══ INFORMATION SUPPLIED

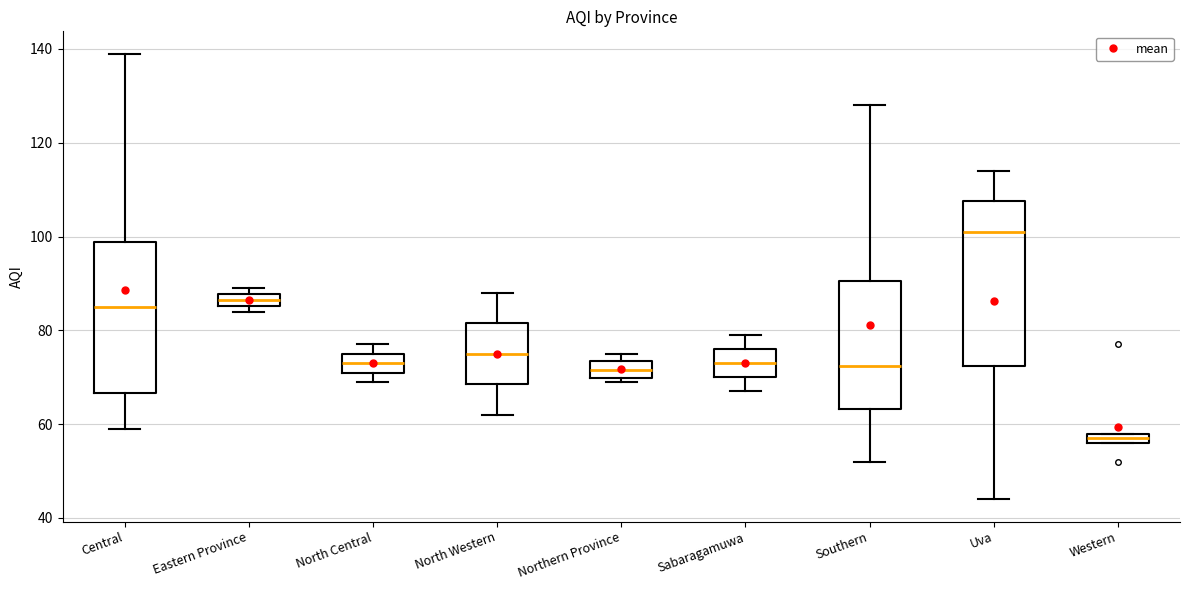

Which box's median line is the highest?

Uva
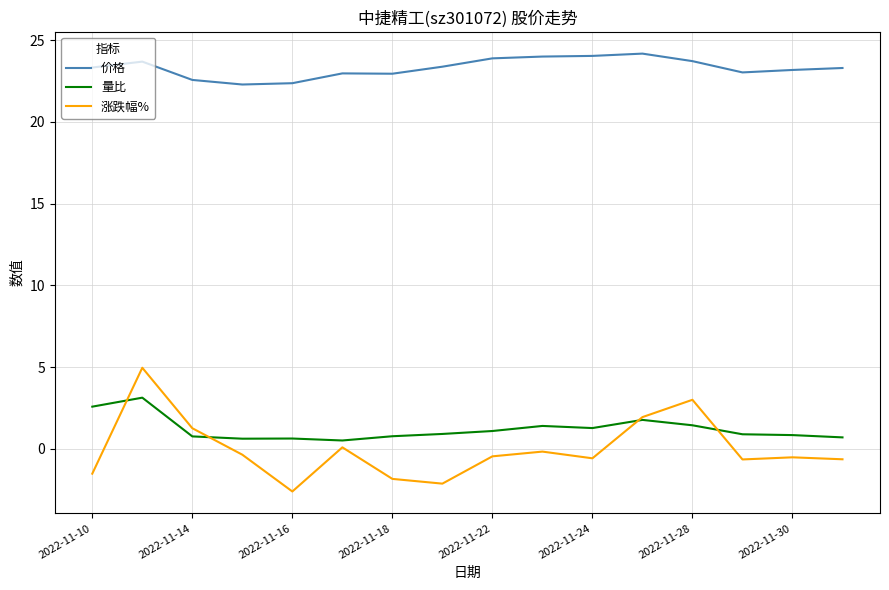

True or false: 价格 and 量比 cross at least once.

False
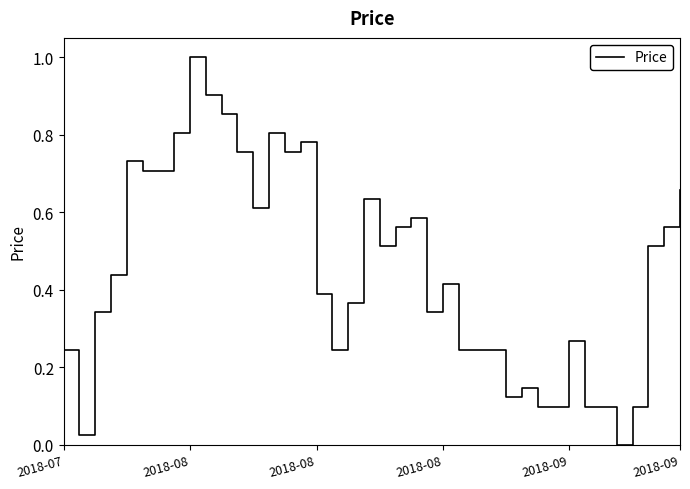

Count the number of categories in the chart.

40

════

▶ **TASK OBJECTIVE**
Recast the text of the records above as a numbered list with one line per item. Skip the blank lines and leave the pictures out.

▶ **EXERCISE ANSWER**
1. Which box's median line is the highest?
2. Uva
3. True or false: 价格 and 量比 cross at least once.
4. False
5. Count the number of categories in the chart.
6. 40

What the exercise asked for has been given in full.